To do this, you can still use abline()


# make two plot window

# make the plot of temperature and biomass
plot(Alien$Temperature, Alien$Biomass,
     pch = 19, col = "red",
     ylab = "Biomass", xlab = "Temp")

# save the coefficient values as an object
# contains 3 values, intercept, slope for temperature,
# slope for rainfall
coefs <- coef(ModelBoth)

# use the coefficients to plot the line for temperature
abline(a=coefs[1]+(mean(Alien$Rainfall)*coefs[3]), b=coefs[2], col="black")

# make the plot of Rainfall and biomass
plot(Alien$Rainfall, Alien$Biomass,
     pch = 19, col = "blue",
     ylab = "Biomass", xlab = "Rain")

# save the coefficient values as an object
# contains 3 values, intercept, slope for temperature,
# slope for rainfall
coefs <- coef(ModelBoth)

# use the coefficients to plot the line for temperature
abline(a=coefs[1]+(mean(Alien$Temperature)*coefs[2]), b=coefs[3], col="black")

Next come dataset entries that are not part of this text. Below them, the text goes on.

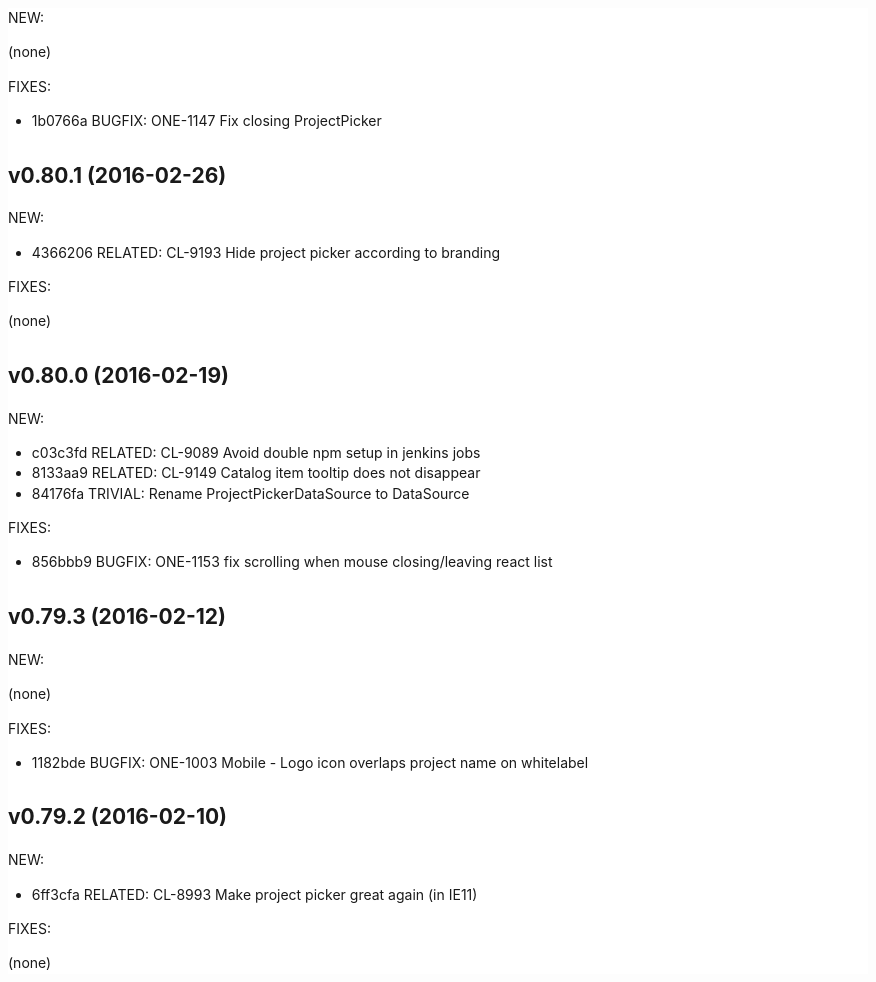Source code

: NEW:

(none)

FIXES:

-   1b0766a BUGFIX: ONE-1147 Fix closing ProjectPicker

<a name="v0.80.1"></a>

## v0.80.1 (2016-02-26)

NEW:

-   4366206 RELATED: CL-9193 Hide project picker according to branding

FIXES:

(none)

<a name="v0.80.0"></a>

## v0.80.0 (2016-02-19)

NEW:

-   c03c3fd RELATED: CL-9089 Avoid double npm setup in jenkins jobs
-   8133aa9 RELATED: CL-9149 Catalog item tooltip does not disappear
-   84176fa TRIVIAL: Rename ProjectPickerDataSource to DataSource

FIXES:

-   856bbb9 BUGFIX: ONE-1153 fix scrolling when mouse closing/leaving react list

<a name="v0.79.3"></a>

## v0.79.3 (2016-02-12)

NEW:

(none)

FIXES:

-   1182bde BUGFIX: ONE-1003 Mobile - Logo icon overlaps project name on whitelabel

<a name="v0.79.2"></a>

## v0.79.2 (2016-02-10)

NEW:

-   6ff3cfa RELATED: CL-8993 Make project picker great again (in IE11)

FIXES:

(none)

<a name="v0.79.1"></a>
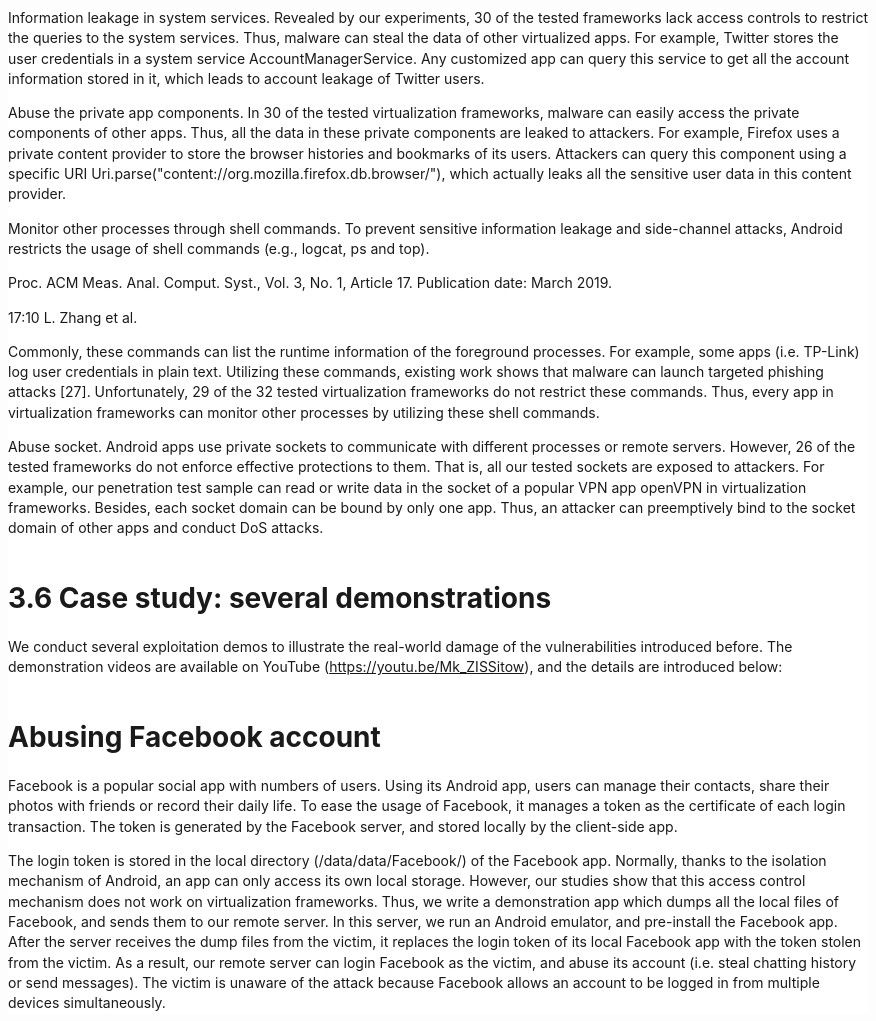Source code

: Information leakage in system services. Revealed by our experiments, 30 of the tested frameworks lack access controls to restrict the queries to the system services. Thus, malware can steal the data of other virtualized apps. For example, Twitter stores the user credentials in a system service AccountManagerService. Any customized app can query this service to get all the account information stored in it, which leads to account leakage of Twitter users.

Abuse the private app components. In 30 of the tested virtualization frameworks, malware can easily access the private components of other apps. Thus, all the data in these private components are leaked to attackers. For example, Firefox uses a private content provider to store the browser histories and bookmarks of its users. Attackers can query this component using a specific URI Uri.parse("content://org.mozilla.firefox.db.browser/"), which actually leaks all the sensitive user data in this content provider.

Monitor other processes through shell commands. To prevent sensitive information leakage and side-channel attacks, Android restricts the usage of shell commands (e.g., logcat, ps and top).

Proc. ACM Meas. Anal. Comput. Syst., Vol. 3, No. 1, Article 17. Publication date: March 2019.

17:10 L. Zhang et al.

Commonly, these commands can list the runtime information of the foreground processes. For example, some apps (i.e. TP-Link) log user credentials in plain text. Utilizing these commands, existing work shows that malware can launch targeted phishing attacks [27]. Unfortunately, 29 of the 32 tested virtualization frameworks do not restrict these commands. Thus, every app in virtualization frameworks can monitor other processes by utilizing these shell commands.

Abuse socket. Android apps use private sockets to communicate with different processes or remote servers. However, 26 of the tested frameworks do not enforce effective protections to them. That is, all our tested sockets are exposed to attackers. For example, our penetration test sample can read or write data in the socket of a popular VPN app openVPN in virtualization frameworks. Besides, each socket domain can be bound by only one app. Thus, an attacker can preemptively bind to the socket domain of other apps and conduct DoS attacks.

# 3.6 Case study: several demonstrations

We conduct several exploitation demos to illustrate the real-world damage of the vulnerabilities introduced before. The demonstration videos are available on YouTube (https://youtu.be/Mk_ZISSitow), and the details are introduced below:

# Abusing Facebook account

Facebook is a popular social app with numbers of users. Using its Android app, users can manage their contacts, share their photos with friends or record their daily life. To ease the usage of Facebook, it manages a token as the certificate of each login transaction. The token is generated by the Facebook server, and stored locally by the client-side app.

The login token is stored in the local directory (/data/data/Facebook/) of the Facebook app. Normally, thanks to the isolation mechanism of Android, an app can only access its own local storage. However, our studies show that this access control mechanism does not work on virtualization frameworks. Thus, we write a demonstration app which dumps all the local files of Facebook, and sends them to our remote server. In this server, we run an Android emulator, and pre-install the Facebook app. After the server receives the dump files from the victim, it replaces the login token of its local Facebook app with the token stolen from the victim. As a result, our remote server can login Facebook as the victim, and abuse its account (i.e. steal chatting history or send messages). The victim is unaware of the attack because Facebook allows an account to be logged in from multiple devices simultaneously.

B4. How does R find the estimates of the parameters for these linear regressions? Hint: think back to earlier weeks - its the same

B5. Perform model checking of the multiple linear regression. Include 3 plots of model checking and decide if you think the fit is ok

Hint: code available in Exercise 4

Now you have checked your model and hopefully are either happy with it or have fixed any assumptions that were violated. So now you can generate new predictions of biomass in Australia based on the multiple regression model. This is still not the full picture, remember to look at the uncertainty too. You can do this by entering the upper or lower prediction as the Predictions argument in plotting_function(). To do this you need to use indexing like last week. The lower confidence interval is column 2 in the output from the predict() function e.g. 

Predictions <- predict(YOURMODEL, newdata=newdata, interval="prediction")
Predictions[,2] # this bit gives the second column

B6. Predict where the organism will spread to, based on the multiple regression. Plot it using plotting_function().

Hint: You can do this by editting the prediction code above so it predicts from the multiple regression. Now you also only need one newdata object with two columns.

I need help!

Try editting the code from A5 and A6

Australia = dataset of environmental conditions in Australia.

This shows code to plot the mean predictions. To check how uncertainty changes the patter you can change which column of the object PredictionsBoth that you plot.

PredictionsBoth <- predict(ModelBoth, newdata = data.frame(Temperature = Australia$Temp,
                                                           Rainfall = Australia$Rain), 
plotting_function(InputData = Australia, 
                              Predictions = PredictionsBoth[,1])

B7. What would you recommend in terms of deployment of resources based on your predicted spread? Has this changed from before?

Part C: Reflection

C1. Can you draw any biological conclusions about this alien species? Can you say anything about the relative influence of temperature and rainfall? Are the variables in this analysis enough, what else could have an influence?

C2. Why do we use multiple regressions rather than running individual simple linear regressions?

Part D: Feedback

D1. How do you think this exercise went? What do you think your group did well, what are you less sure about? (2 examples of each)

D2. What do you think you improved from last week?

D3. Are there any concepts you are very unsure of?

D4. What would you like feedback on this week?